Re: Re: [greenstone-users] Missing documents

From John Rose
DateTue, 09 Jan 2007 22:04:03 +0100
Subject Re: Re: [greenstone-users] Missing documents
In-Reply-To (20070104023021-C5E403F232A-mail-alumni-caltech-edu)
Dear Shaoqun,

I have tried to follow the instructions on
enhanced pdf handling. I put the two rejected pdf
documents (one with only images, the other which
does not authorize copy or extraction) in a
sub-directory called Notext in the import
directory of the collection. I added an
additional PDFPlug before the normal one which
shows in the collect.cfg file as:

plugin PDFPlug -convert_to pagedimg_jpg -process_exp "Notext.*.pdf"

I have both ImageMagick and Ghostscript installed.

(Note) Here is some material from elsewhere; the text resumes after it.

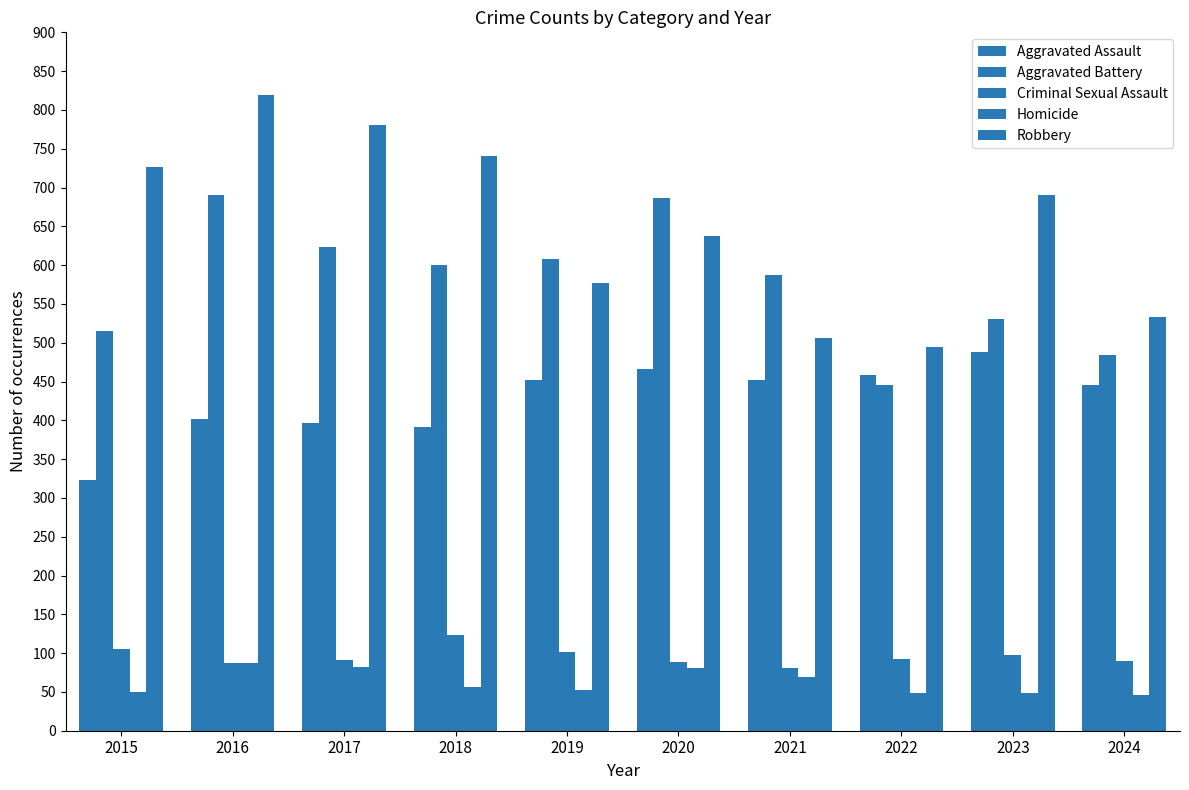

What is the greatest value displayed?

819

When I build the collection I don't get any
content for these documents when I click on the
icons for in the html files in the browsing
display (just the document title). I noticed that
in the execution list the PDFPlug is not
mentioned, but rather only treatment of files in
the tmp sub-directory by HTMLPlug, and the last two lines are:

The file C:Program
FilesGreenstonecollectsidavih mpFormationdesorganismesrelaisFormationdesorganismesrelais.item
is being processed by PagedImgPlug.
The file C:Program
FilesGreenstonecollectsidavih mpFormationFAWECAMFormationFAWECAM.item
is being processed by PagedImgPlug.

Could you please advise? Thanks, John


>Message: 7
>Date: Thu, 4 Jan 2007 14:44:55 +1300 (NZDT)
>From: sw64@cs.waikato.ac.nz
>Subject: Re: [greenstone-users] Missing documents
>To: "John Rose" <johnrose@alumni.caltech.edu>
>Cc: greenstone-users@list.scms.waikato.ac.nz
>Message-ID:
> <44636.130.217.244.2.1167875095.squirrel@webmail.scms.waikato.ac.nz>
>Content-Type: text/plain;charset=iso-8859-1
>
>Hello John,
>
> > When I built the collection, I found that two of
> > the pdf documents were rejected (see below), and
> > the others seemed to be processed normally. I
> > believe that searching worked for the processed
> > documents, but when I tried to display them in
> > browsing classifiers, those with filenames of
> > more than 36 characters (but which were handled
> > without problems by Windows) would not display
> > (at least with the default VList). When I
> > shortened the filenames and tried again, I found
> > that the documents with filenames with French
> > accented characters would not display with the
> > browsing classifiers (although they apparently
> > did display when found by search). When I took
> > out the accents, all 14 are displayed normally.
> > Is this a bug or is there a way to get around it?
>
>Thanks for pointing it out and I'll look into it.
>
> > Concerning the two rejected pdf documents, one
> > consists only of images, whereas the other seems
> > to have been prepared in some sort of secure mode
> > (for example, one cannot cut and paste from
> > selected text). [Another pdf document consisting
> > of images, but with an active table of contents,
> > was processed normally.] Does anyone know how I
> > could easily get the missed files into the
> > collection with their metadata,
>
>You can use UnknownPlug to get them into the collection.
>Or you can add another PDFPlug with "convert to" option to convert the
>rejected pdfs to images, for more detail about this, please see
>http://greenstone.sourceforge.net/wiki/gsdoc/tutorial/en/enhanced_pdf.htm
>However, in either way, only limited metatada (no title, author etc.) can
>be automatically extracted-- you need to add more manually either in the
>Enrich pane or the metadata.xml file.
>
> > and if possible
> > with the text of the rejected textual pdf file?
>Sorry, Greenstone uses the third-party software to extract text, there is
>nothing it can do.
>
>Regards
>Shaoqun


John B. Rose
1 Bis, Rue des Châtre-Sacs
92310 Sèvres
France
Email: <johnrose@alumni.caltech.edu>